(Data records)

○ ○ ○ ○ ○

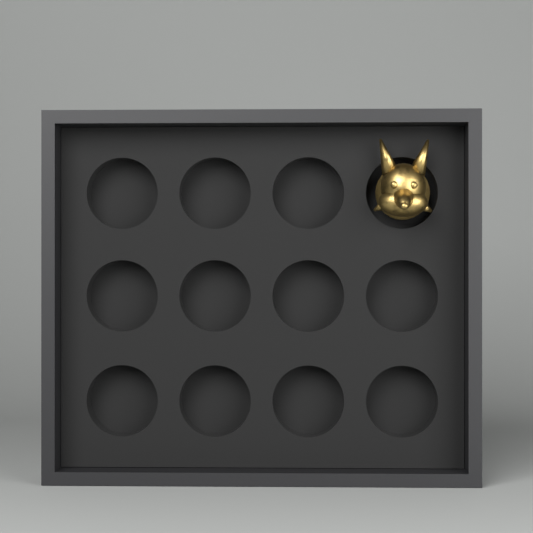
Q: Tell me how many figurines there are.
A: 1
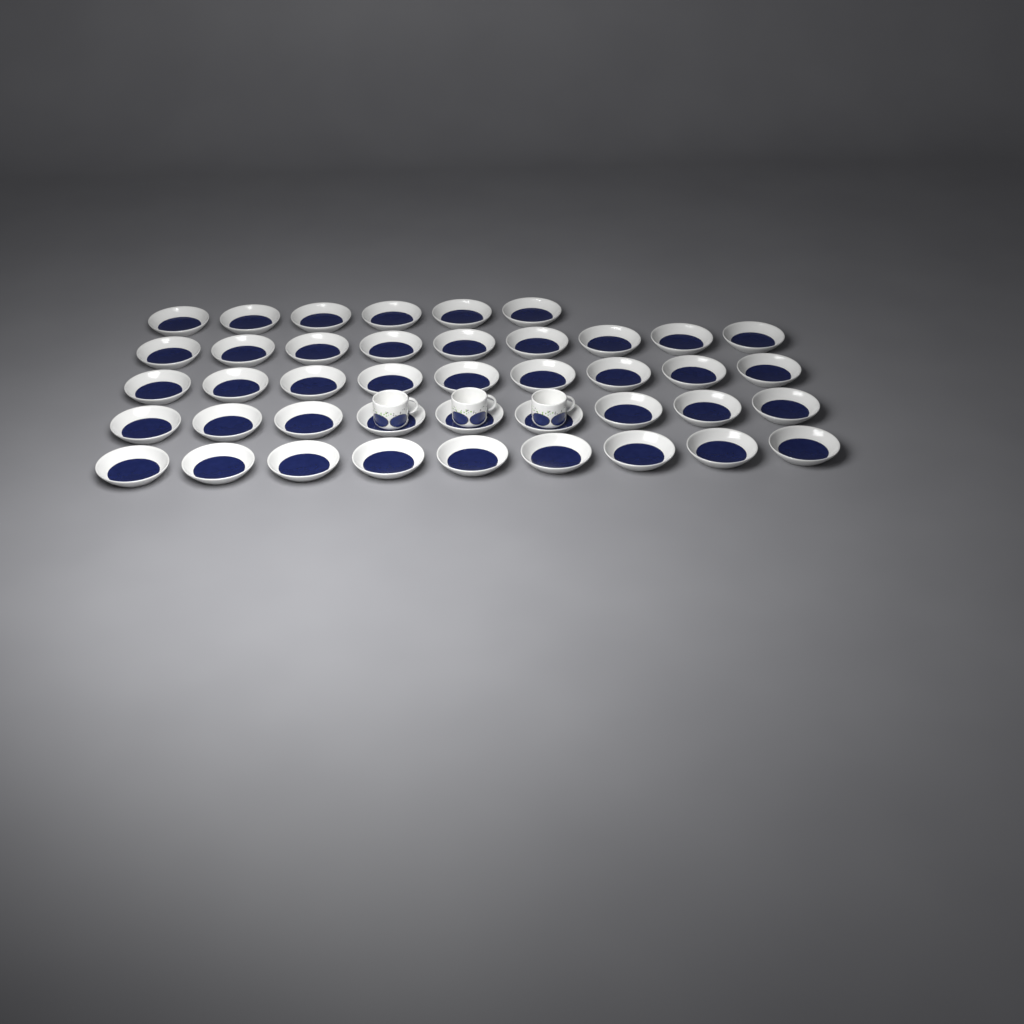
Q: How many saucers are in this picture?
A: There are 42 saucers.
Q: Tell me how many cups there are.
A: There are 3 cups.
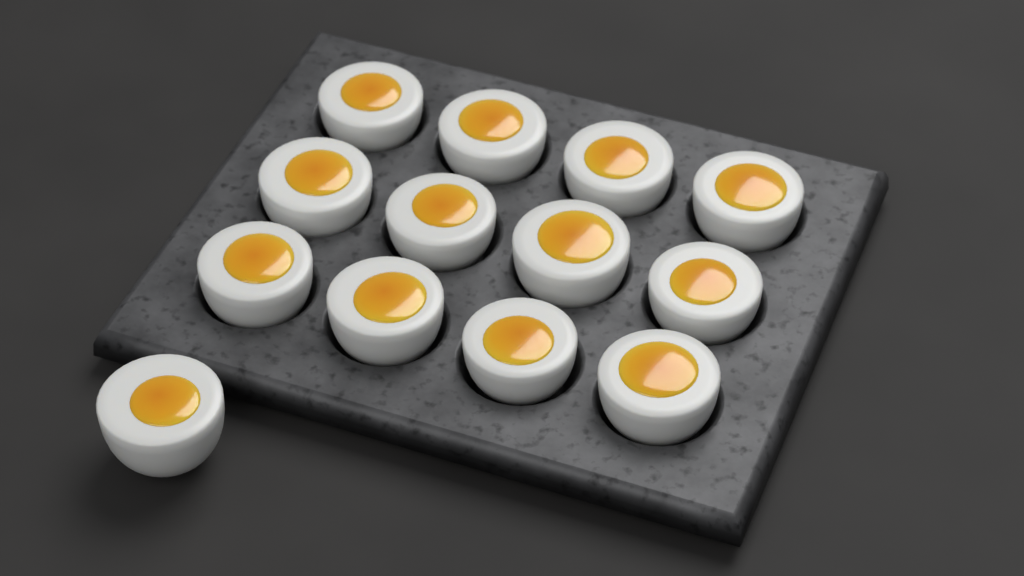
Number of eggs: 13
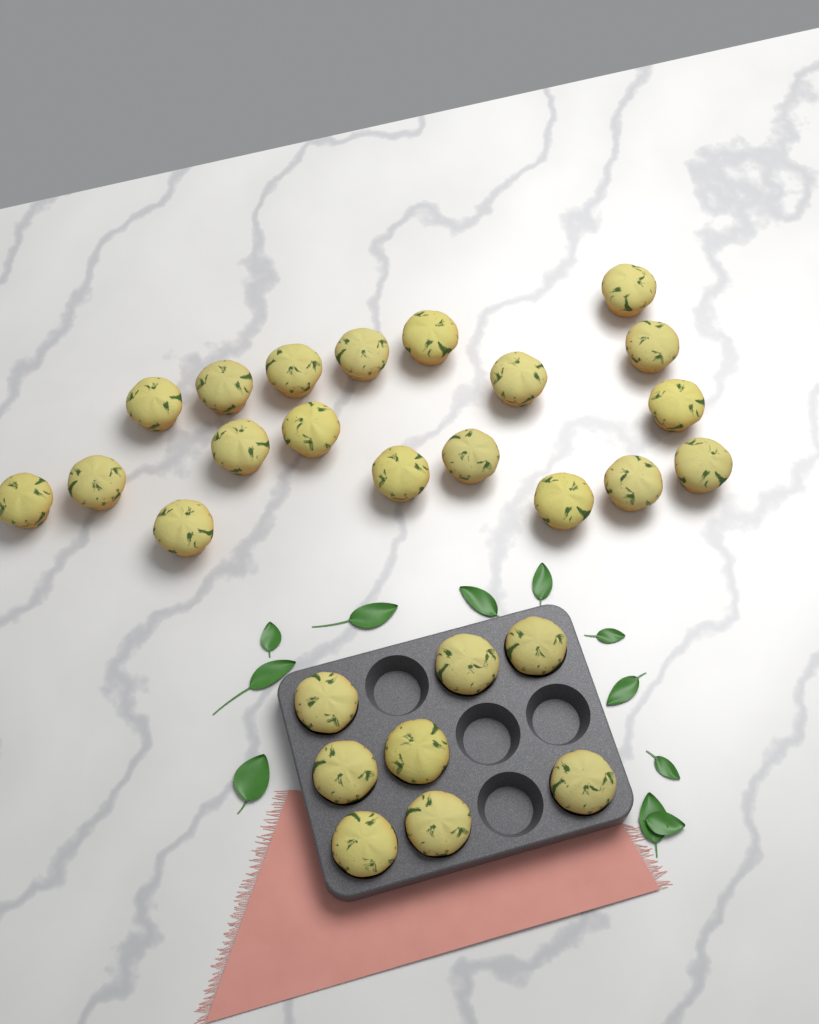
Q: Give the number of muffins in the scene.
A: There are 27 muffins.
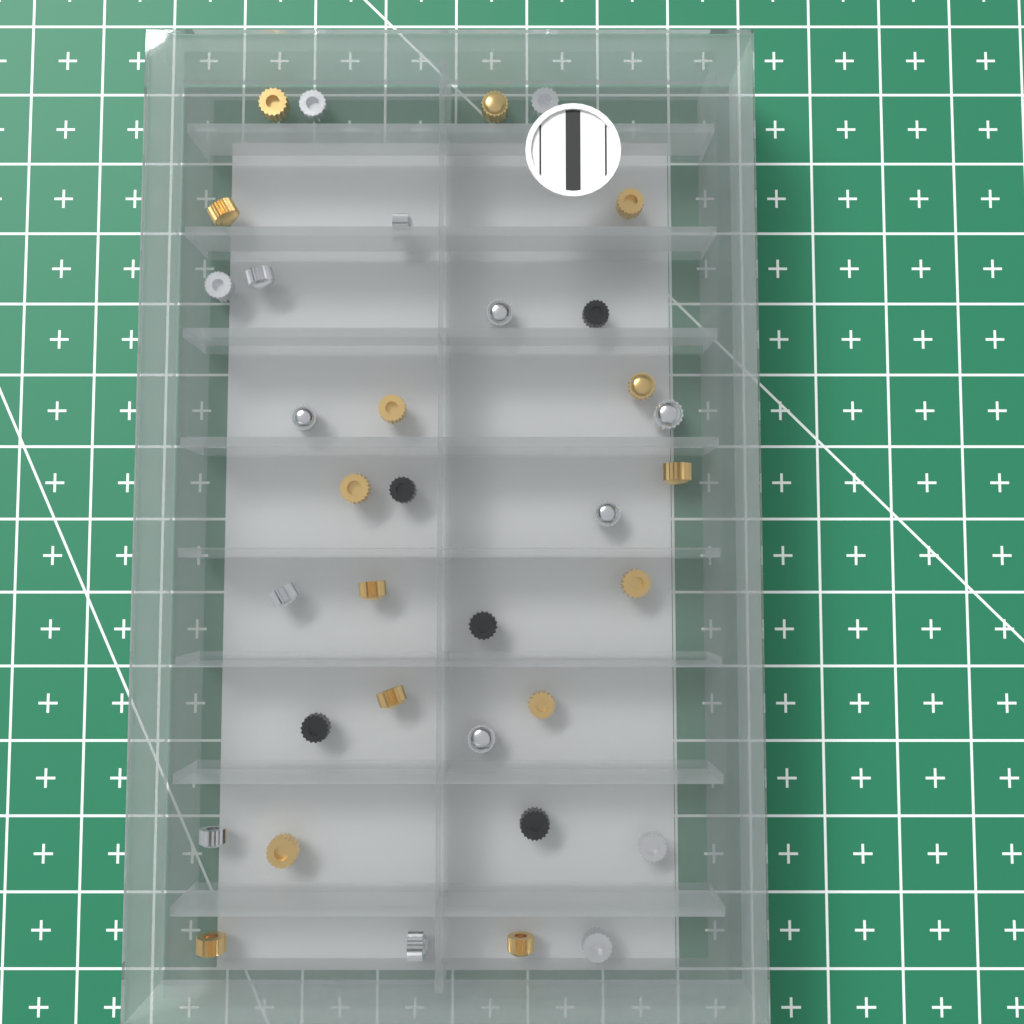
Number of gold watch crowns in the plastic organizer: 15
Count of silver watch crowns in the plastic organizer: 15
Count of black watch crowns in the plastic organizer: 5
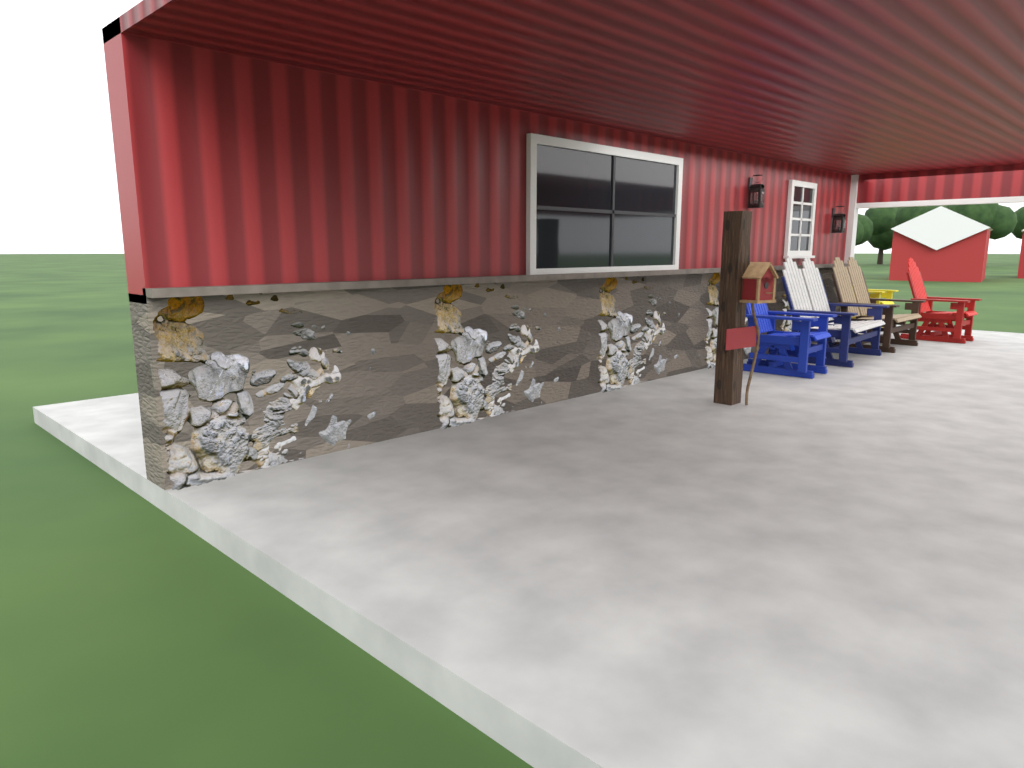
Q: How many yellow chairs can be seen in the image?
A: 1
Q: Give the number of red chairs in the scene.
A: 1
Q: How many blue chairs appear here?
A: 1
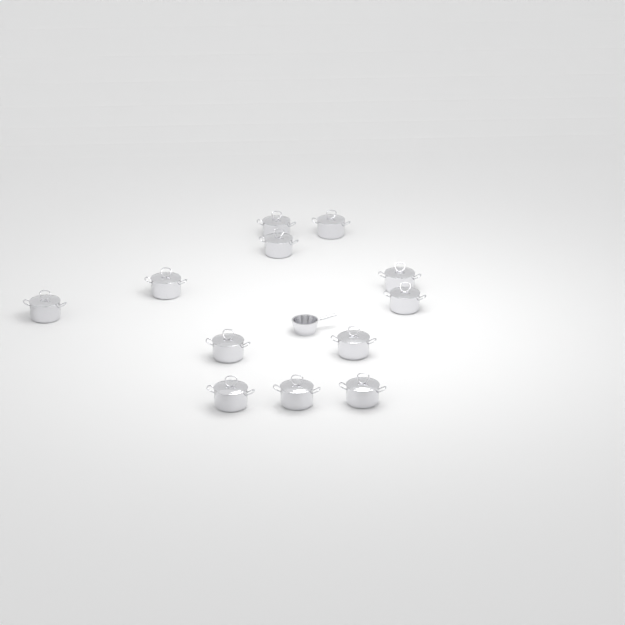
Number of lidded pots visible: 12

○ ○ ○ ○ ○

→ TASK TO COMPLETE:
Please reproduce all of the data above word for word, leaving out the picture lines.

→ RIGHT ANSWER:
Q: Tell me how many figurines there are.
A: 1
Q: How many saucers are in this picture?
A: There are 42 saucers.
Q: Tell me how many cups there are.
A: There are 3 cups.
Number of eggs: 13
Q: Give the number of muffins in the scene.
A: There are 27 muffins.
Number of gold watch crowns in the plastic organizer: 15
Count of silver watch crowns in the plastic organizer: 15
Count of black watch crowns in the plastic organizer: 5
Q: How many yellow chairs can be seen in the image?
A: 1
Q: Give the number of red chairs in the scene.
A: 1
Q: How many blue chairs appear here?
A: 1
Number of lidded pots visible: 12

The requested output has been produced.